31 Days of Cheese: Day 28 - The Exorcist Two
Oh my, what a mess. What an utter mess of a film. I mean how do you take the most successful Horror film of the era and mess it up this badly.
Well for one you have John Boorman, fresh off his epic disaster Zardoz direct.
Then add an obviously blotto Richard Burton, dress James Earl Jones up in a grasshopper suit and have a lot of scenes with blinking lights in people’s faces and behold! An utter mess from 1977 that ended up finishing second to Plan Nine From Outer Space in voting for the 1980 Golden Turkey Awards worst movie ever made (by only a few votes if memory serves).
Anyway the setting is that it’s a few years after the first film. Linda Blair, Regan has grown up a bit and is in New York. her mother – (the actor didn’t want to do the sequel) is away on location somewhere so she is being care for by Nurse Ratchet (well Louise Fletcher who needed to pay the bulls I guess) who is some kind of doctor for kids and some other woman who acts creepy and weird before she sets herself on fire at the end of the film (an idea that came to me once or twice while watching this mess).

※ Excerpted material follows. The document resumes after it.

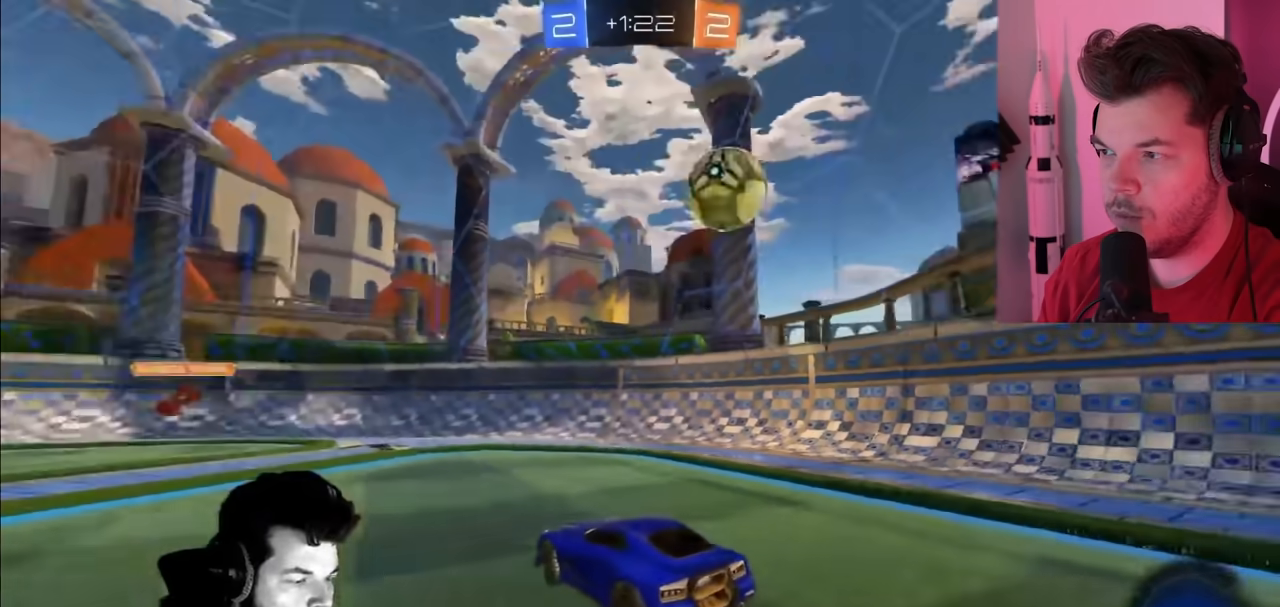
{"buttons": ["R2"], "left_stick": "right", "right_stick": "center", "events": []}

Anyway enter Father Lamont (Richard Burton) who seems to be looking for scotch but actually is investigating Regan’s exorcism. There is some nonsense early on about feuding inside the Church but it’s very quickly dropped and we shall drop it too. Meantime Nurse Ratchet (I’m going to call her that, it’s fun) has invented or is using this machine where two people stare at blinking lights and synch their minds while hypnotized. It’s a massively stupid idea.
Really, watching lights flash on and off on the faces of Richard Burton and Linda Blair does not gripping cinema make.

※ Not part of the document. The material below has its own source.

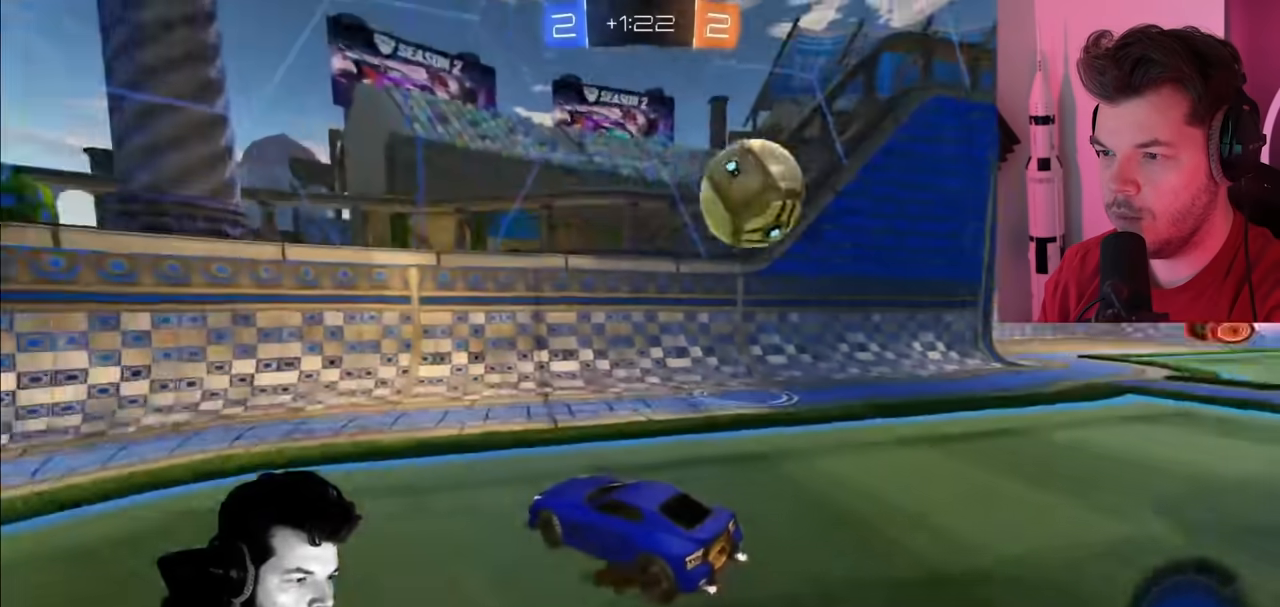
{"buttons": ["R2"], "left_stick": "right", "right_stick": "center", "events": []}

And then as if the drugs have kicked in the film wanders over this rather pointless story about Kokumo who has power to calm locusts or something that the demon Pazuzu doesn’t like so it possesses him as it would Linda later on.
We then see the Father from the first film as young man climb up some cliff to church in Africa (several folks fall to their death as they climb the cliffs. Would it have killed them to set up a rope ladder? ) and he rids Kokumo of the demon.
Lamont convinced that the demon is still inside Linda somewhere goes to Africa where he meets James Earl Jones dressed as a locust. He then turns into a scientist who is an expert on locusts (and can I say that insects, even lots of them do not gripping cinema make either?). And the viewer’s brain turns to mush.
There is a final confrontation back in Georgetown where Linda is split into the good Linda and the bad Linda the bad Linda is supposed to kind of a hottie. It’s not well right, there really is an icky quality to it and there is an uncomfortable moment were Lamont starts snogging with the bad Linda. But then the room is full of bugs and explosions and Lamont rips the heart out of the bad Linda and the good Linda calms the bugs and I die inside a bit.
Then Nurse Ratchet realizes that only Father Lamont can protect Linda and as they walk away the house bursts into flames.
I’ve read that at the premier of the film people were throwing things at the screen as the film ended. I’m not surprised. I was throwing things at my own TV.
Enjoy with a cheese sandwich and a lot of scotch. I understand you can get grasshoppers as a food but really.